The event, celebrating the first international Media Ethics Day, was held by the Centre for International Media Ethics (CIME) in collaboration with the Karachi Press Club here on Friday.
Senior journalist Amir Zia said that a reporter while reporting on a terrorist attack should keep in mind not to glamorize militancy.
He said that the western media served as a yardstick, and during the 9/11 attack, the bodies of people were not shown on television, and the privacy of the victims was respected.
However in Pakistan, reporters and photographers barged into emergency wards when doctors were struggling with their patients.

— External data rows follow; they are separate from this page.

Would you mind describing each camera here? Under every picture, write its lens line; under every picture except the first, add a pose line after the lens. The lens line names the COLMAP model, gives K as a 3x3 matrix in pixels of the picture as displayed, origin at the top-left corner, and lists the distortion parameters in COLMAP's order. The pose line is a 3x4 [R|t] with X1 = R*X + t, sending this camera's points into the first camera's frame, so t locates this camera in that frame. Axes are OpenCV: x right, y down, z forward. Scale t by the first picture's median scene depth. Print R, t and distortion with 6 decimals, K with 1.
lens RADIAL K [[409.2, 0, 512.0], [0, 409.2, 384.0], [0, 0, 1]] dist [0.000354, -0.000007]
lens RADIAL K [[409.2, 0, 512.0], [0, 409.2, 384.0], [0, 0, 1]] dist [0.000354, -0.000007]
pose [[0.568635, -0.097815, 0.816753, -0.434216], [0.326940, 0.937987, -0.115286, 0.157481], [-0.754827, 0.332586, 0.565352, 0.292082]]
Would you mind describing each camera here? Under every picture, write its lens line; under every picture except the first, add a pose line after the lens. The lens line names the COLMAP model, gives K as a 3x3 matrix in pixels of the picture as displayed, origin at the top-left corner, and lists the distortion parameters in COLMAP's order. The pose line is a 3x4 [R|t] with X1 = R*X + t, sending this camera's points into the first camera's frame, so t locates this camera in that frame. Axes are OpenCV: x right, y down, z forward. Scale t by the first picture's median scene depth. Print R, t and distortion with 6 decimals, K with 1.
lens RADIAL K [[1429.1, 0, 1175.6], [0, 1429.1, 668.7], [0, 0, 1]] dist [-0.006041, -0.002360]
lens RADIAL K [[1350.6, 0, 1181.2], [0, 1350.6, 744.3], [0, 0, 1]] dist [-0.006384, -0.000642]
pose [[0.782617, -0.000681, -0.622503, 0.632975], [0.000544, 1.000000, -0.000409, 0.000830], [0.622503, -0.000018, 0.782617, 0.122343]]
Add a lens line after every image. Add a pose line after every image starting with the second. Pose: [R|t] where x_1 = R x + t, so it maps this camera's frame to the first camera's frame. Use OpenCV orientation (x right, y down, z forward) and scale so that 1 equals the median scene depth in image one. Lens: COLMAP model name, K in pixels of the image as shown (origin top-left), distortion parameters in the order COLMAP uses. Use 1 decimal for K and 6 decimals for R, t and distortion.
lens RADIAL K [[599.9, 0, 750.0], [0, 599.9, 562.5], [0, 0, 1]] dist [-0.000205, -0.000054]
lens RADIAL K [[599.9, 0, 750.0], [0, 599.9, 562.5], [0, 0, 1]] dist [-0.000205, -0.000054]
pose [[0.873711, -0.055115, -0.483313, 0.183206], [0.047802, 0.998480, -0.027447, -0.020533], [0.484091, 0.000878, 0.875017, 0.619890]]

While replying to a question whether it was ethical for a reporter to talk to the family of a victim of a terrorist attack or any other untoward incident, he said that this could be done without offending the family.
He emphasized on the need of being sensitive towards the victims, which reporters hardly cared about.
Zia also touched upon bloggers and said that they should not mix fiction with facts.
Zia said that protection of sources was very important, and some people in the West had even gone to jail to protect their sources.
An associate for the CIME, Suzanne Haris, who spoke on the ethics of the media via video conference, said that after the News of the World scandal, investigative journalism had become a problem, and people were raising concerns over the type of reporting in which phones were hacked.